• [GOAL OF THE EXERCISE]: Transcribe the text of every record below line for line, without any changes, and leave the pictures out of your answer.

• [AVAILABLE DATA]:
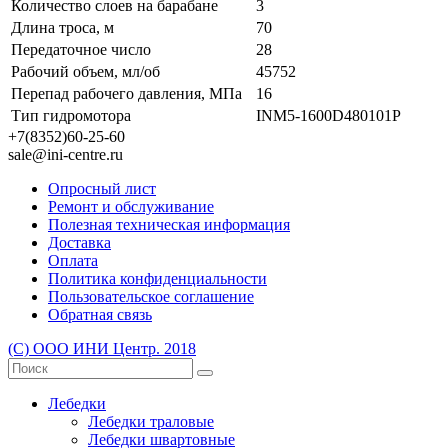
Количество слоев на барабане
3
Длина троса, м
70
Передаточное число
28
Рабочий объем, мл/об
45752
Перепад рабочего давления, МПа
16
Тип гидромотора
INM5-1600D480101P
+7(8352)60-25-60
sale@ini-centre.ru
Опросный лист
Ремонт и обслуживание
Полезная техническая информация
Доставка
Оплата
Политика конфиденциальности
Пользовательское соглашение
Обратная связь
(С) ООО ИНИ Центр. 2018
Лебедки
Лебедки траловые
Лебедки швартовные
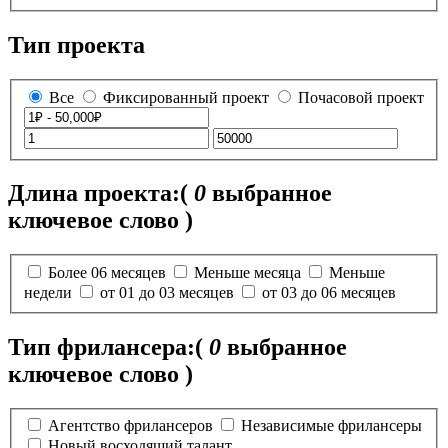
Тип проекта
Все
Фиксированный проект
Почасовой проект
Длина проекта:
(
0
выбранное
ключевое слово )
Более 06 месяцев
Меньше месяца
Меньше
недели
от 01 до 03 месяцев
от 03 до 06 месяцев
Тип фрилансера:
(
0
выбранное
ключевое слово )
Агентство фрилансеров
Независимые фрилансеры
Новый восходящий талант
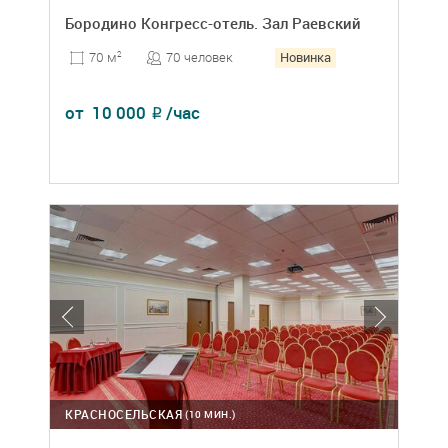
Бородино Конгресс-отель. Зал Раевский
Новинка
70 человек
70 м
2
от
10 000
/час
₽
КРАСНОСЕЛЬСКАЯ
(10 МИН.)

• [ANSWER SECTION]:
Количество слоев на барабане
3
Длина троса, м
70
Передаточное число
28
Рабочий объем, мл/об
45752
Перепад рабочего давления, МПа
16
Тип гидромотора
INM5-1600D480101P
+7(8352)60-25-60
sale@ini-centre.ru
Опросный лист
Ремонт и обслуживание
Полезная техническая информация
Доставка
Оплата
Политика конфиденциальности
Пользовательское соглашение
Обратная связь
(С) ООО ИНИ Центр. 2018
Лебедки
Лебедки траловые
Лебедки швартовные
Тип проекта
Все
Фиксированный проект
Почасовой проект
Длина проекта:
(
0
выбранное
ключевое слово )
Более 06 месяцев
Меньше месяца
Меньше
недели
от 01 до 03 месяцев
от 03 до 06 месяцев
Тип фрилансера:
(
0
выбранное
ключевое слово )
Агентство фрилансеров
Независимые фрилансеры
Новый восходящий талант
Бородино Конгресс-отель. Зал Раевский
Новинка
70 человек
70 м
2
от
10 000
/час
₽
КРАСНОСЕЛЬСКАЯ
(10 МИН.)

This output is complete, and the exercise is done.